Jim McDonald, Dundas

According to the recently delivered federal Liberal flyer — apparently written by, and certainly featuring, dreamy-eyed Justin Trudeau — all of his policies will deal exclusively with Downton Abbey…I mean Parliament Hill. 

Everything and every politician on the Hill will become as pure and transparent as the driven snow if Mr. Trudeau makes it to the PM’s chair. By concentrating exclusively on elected politicians to keep them from straying, Mr. Trudeau has decided to let ordinary Canadians (the so-called middle class as he refers to us) make the policies. Bottom-up policy-making, he claims, is superior to the top-down variety. 

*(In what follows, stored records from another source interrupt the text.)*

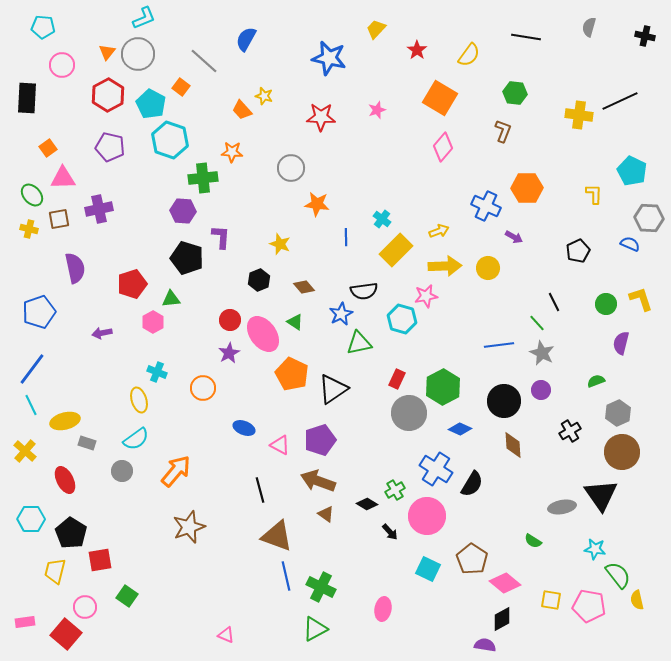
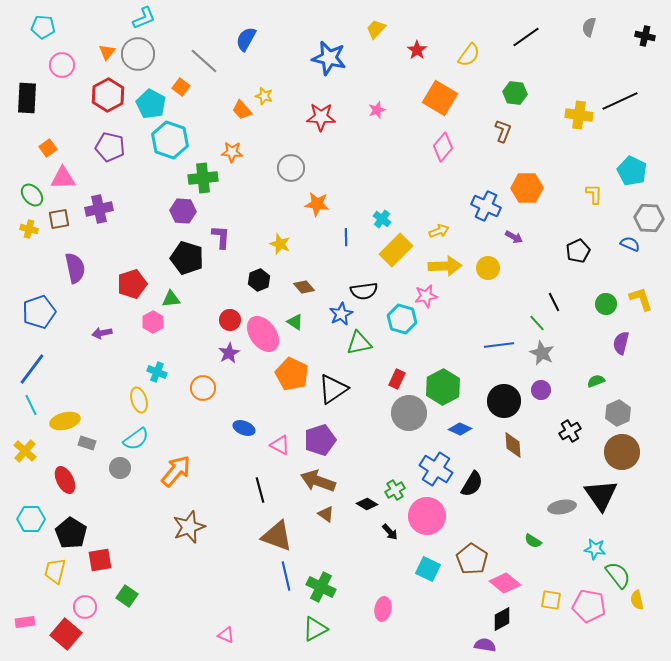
black line at (526, 37): rotated 44 degrees counterclockwise
gray circle at (122, 471): moved 2 px left, 3 px up
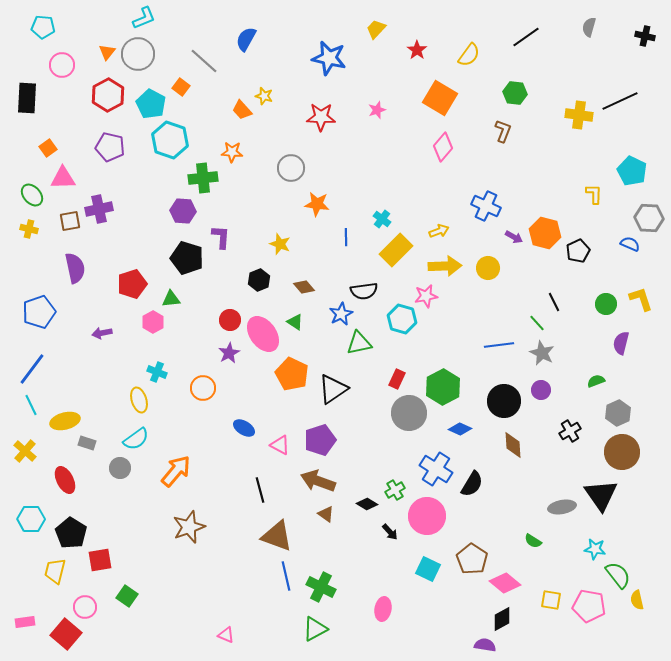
orange hexagon at (527, 188): moved 18 px right, 45 px down; rotated 16 degrees clockwise
brown square at (59, 219): moved 11 px right, 2 px down
blue ellipse at (244, 428): rotated 10 degrees clockwise
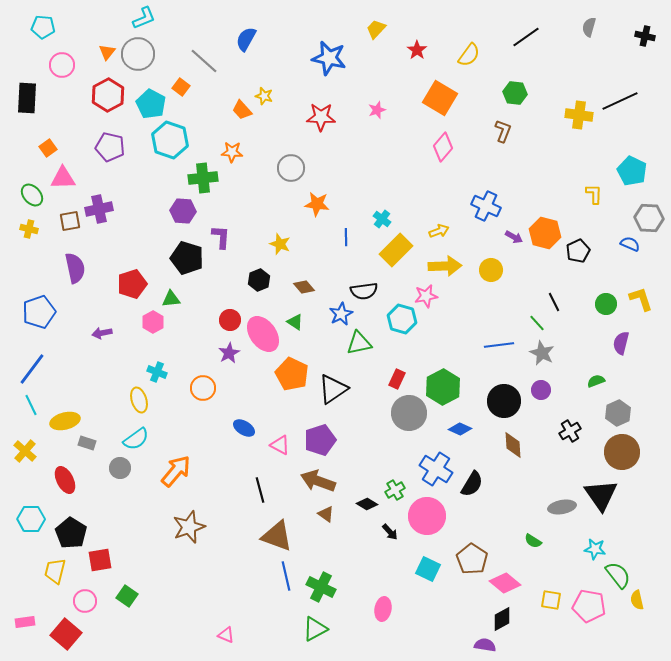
yellow circle at (488, 268): moved 3 px right, 2 px down
pink circle at (85, 607): moved 6 px up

(Let’s hear it for a huge middle-class, across the board raise!) 

To be sure, he will have his hands full keeping the people’s reps in order. 

And since Mr. Trudeau claims that the middle class has not had a raise in 30 years, he wants to change that through hope and hard work (his words, not mine). 

Here’s hoping that my hard work over the past three decades has paid off. If Mr. Trudeau becomes prime minister in 2015, there should  be one huge whopper of a raise for all us middle class hard workers, and just maybe a “chicken for every pot.” If Mr. Trudeau’s calculations on middle class income figures are correct, that’s the least we can expect after 30 years of treading water, without seeing our incomes rise by even a single dime.